■ QUOTED PASSAGE ■
-=-=-=-=-
Type 5: Criminal weaponization

One or more criminal entities could create AI to intentionally inflict harms, such as for terrorism or combating law enforcement.

Source: MIT AI Risk Repositorymit05

ENTITY

1 - Human

INTENT

1 - Intentional

TIMING

2 - Post-deployment

Risk ID

mit05

Domain lineage

4. Malicious Actors & Misuse

223 mapped risks

4.2 > Cyberattacks, weapon development or use, and mass harm

Mitigation strategy

1. Implement a secure-by-design AI development lifecycle (AI-SDLC), incorporating rigorous input and output validation, adversarial training, and model hardening techniques such as encryption and differential privacy to proactively prevent the intentional manipulation or theft of AI models for criminal weaponization. 2. Establish continuous, real-time monitoring of deployed AI systems for anomalous behavior, usage pattern shifts, and integrity breaches to rapidly detect and respond to indicators of misuse, resource jacking, or unauthorized re-purposing of the technology. 3. Institute mandatory AI Security Compliance programs for high-risk and governmental AI uses, complemented by robust cross-sector collaboration to facilitate the timely sharing of threat intelligence between industry, regulators, and law enforcement to counter AI-enabled crime at scale.

ADDITIONAL EVIDENCE

It’s not difficult to envision AI technology causing harm if it falls into the hands of people looking to cause trouble, so no stories will be provided in this section. It is enough to imagine an algorithm designed to pilot delivery drones that could be re-purposed to carry explosive charges, or an algorithm designed to deliver therapy that could have its goal altered to deliver psychological trauma.
-=-=-=-=-
[Dataset records]
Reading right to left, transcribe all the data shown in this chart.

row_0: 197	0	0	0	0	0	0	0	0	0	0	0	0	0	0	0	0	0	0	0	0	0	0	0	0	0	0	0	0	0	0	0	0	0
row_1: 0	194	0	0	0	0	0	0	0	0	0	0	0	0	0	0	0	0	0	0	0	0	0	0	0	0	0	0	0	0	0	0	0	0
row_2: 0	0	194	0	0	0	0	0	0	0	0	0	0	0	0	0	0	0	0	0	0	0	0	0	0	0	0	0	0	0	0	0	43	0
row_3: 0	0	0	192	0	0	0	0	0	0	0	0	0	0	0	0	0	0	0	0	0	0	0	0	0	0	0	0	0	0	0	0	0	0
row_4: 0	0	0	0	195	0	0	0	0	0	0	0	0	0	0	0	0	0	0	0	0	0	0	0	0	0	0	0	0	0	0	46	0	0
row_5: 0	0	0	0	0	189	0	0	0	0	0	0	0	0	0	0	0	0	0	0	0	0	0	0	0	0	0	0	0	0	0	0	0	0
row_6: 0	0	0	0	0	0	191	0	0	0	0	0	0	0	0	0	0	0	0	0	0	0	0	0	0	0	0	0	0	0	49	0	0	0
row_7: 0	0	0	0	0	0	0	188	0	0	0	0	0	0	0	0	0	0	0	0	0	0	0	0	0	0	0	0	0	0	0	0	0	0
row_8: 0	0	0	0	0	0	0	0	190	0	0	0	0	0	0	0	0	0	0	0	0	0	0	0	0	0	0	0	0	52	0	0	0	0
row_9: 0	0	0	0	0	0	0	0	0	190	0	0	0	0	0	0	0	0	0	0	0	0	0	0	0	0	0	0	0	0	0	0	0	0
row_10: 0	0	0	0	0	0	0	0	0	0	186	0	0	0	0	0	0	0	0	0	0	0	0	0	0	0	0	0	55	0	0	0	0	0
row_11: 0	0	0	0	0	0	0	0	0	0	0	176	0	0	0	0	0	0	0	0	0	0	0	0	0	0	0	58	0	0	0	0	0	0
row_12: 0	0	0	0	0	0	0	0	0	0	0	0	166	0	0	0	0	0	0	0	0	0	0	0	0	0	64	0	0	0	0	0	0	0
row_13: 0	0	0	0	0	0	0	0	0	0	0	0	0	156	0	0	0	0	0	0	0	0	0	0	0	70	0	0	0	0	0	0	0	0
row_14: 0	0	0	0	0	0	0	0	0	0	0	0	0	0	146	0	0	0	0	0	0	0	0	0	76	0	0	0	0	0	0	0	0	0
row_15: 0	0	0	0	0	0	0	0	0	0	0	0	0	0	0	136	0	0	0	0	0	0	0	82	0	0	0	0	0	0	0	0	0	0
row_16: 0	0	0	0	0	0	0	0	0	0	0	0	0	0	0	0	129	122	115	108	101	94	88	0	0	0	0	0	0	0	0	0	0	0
-=-=-=-=-
■ TASKS AND EXERCISES ■
- A) Answer these questions using the criminal weaponization entry:
(i) What value is given under TIMING?
(ii) How many mapped risks are listed under the domain lineage?
(iii) According to the additional evidence, what could an algorithm designed to pilot delivery drones be re-purposed to do?
- B) Return the portion of the criminal weaponization entry from "Mitigation strategy" up to and including "crime at scale.".
The rows above are separate material from the criminal weaponization entry.

■ TASK-BY-TASK OUTPUTS ■
- A)
(i) 2 - Post-deployment
(ii) 223
(iii) Carry explosive charges

- B)
Mitigation strategy

1. Implement a secure-by-design AI development lifecycle (AI-SDLC), incorporating rigorous input and output validation, adversarial training, and model hardening techniques such as encryption and differential privacy to proactively prevent the intentional manipulation or theft of AI models for criminal weaponization. 2. Establish continuous, real-time monitoring of deployed AI systems for anomalous behavior, usage pattern shifts, and integrity breaches to rapidly detect and respond to indicators of misuse, resource jacking, or unauthorized re-purposing of the technology. 3. Institute mandatory AI Security Compliance programs for high-risk and governmental AI uses, complemented by robust cross-sector collaboration to facilitate the timely sharing of threat intelligence between industry, regulators, and law enforcement to counter AI-enabled crime at scale.